=== Records ===

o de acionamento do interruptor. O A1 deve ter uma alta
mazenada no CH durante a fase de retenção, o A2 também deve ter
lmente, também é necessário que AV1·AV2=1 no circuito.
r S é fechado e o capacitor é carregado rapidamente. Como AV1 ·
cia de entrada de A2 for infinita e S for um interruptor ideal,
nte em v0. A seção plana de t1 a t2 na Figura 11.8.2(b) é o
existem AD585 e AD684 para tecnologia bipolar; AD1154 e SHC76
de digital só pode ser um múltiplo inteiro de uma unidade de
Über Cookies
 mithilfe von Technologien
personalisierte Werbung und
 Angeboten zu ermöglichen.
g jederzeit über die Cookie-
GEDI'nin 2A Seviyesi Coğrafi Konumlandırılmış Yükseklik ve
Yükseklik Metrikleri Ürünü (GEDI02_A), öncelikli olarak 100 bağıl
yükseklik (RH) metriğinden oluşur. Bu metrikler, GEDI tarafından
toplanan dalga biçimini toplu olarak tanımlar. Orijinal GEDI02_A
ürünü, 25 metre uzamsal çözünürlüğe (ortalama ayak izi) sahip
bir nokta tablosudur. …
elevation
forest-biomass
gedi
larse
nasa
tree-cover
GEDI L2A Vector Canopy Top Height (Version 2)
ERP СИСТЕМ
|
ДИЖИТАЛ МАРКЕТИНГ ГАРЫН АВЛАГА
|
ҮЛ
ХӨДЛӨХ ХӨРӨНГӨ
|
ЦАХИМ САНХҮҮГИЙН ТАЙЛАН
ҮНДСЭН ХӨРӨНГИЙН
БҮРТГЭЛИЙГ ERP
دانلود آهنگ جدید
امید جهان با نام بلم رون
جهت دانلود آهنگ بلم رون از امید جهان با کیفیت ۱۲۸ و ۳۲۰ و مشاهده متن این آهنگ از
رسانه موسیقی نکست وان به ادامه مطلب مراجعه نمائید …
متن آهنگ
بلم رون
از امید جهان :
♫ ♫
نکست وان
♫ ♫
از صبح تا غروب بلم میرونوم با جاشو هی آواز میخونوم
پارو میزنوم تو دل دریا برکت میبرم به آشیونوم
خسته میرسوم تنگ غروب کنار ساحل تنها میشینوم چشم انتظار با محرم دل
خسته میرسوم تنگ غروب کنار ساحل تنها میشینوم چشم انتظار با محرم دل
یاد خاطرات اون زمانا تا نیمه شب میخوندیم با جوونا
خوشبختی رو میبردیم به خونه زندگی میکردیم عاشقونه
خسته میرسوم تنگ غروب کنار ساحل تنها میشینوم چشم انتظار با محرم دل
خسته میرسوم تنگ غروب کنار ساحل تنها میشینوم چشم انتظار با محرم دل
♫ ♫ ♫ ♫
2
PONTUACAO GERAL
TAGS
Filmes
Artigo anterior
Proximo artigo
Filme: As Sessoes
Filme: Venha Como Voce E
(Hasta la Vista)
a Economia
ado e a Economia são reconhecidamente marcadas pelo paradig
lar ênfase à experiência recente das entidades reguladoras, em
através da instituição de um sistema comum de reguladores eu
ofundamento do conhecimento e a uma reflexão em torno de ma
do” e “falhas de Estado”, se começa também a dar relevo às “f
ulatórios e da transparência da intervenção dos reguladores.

=== Work instruction ===
Could you restate, word for word, the lines above from the one with "ДИЖИТАЛ МАРКЕТИНГ ГАРЫН АВЛАГА" to the one with "جهت دانلود آهنگ", both included?

=== Finished task ===
ДИЖИТАЛ МАРКЕТИНГ ГАРЫН АВЛАГА
|
ҮЛ
ХӨДЛӨХ ХӨРӨНГӨ
|
ЦАХИМ САНХҮҮГИЙН ТАЙЛАН
ҮНДСЭН ХӨРӨНГИЙН
БҮРТГЭЛИЙГ ERP
دانلود آهنگ جدید
امید جهان با نام بلم رون
جهت دانلود آهنگ بلم رون از امید جهان با کیفیت ۱۲۸ و ۳۲۰ و مشاهده متن این آهنگ از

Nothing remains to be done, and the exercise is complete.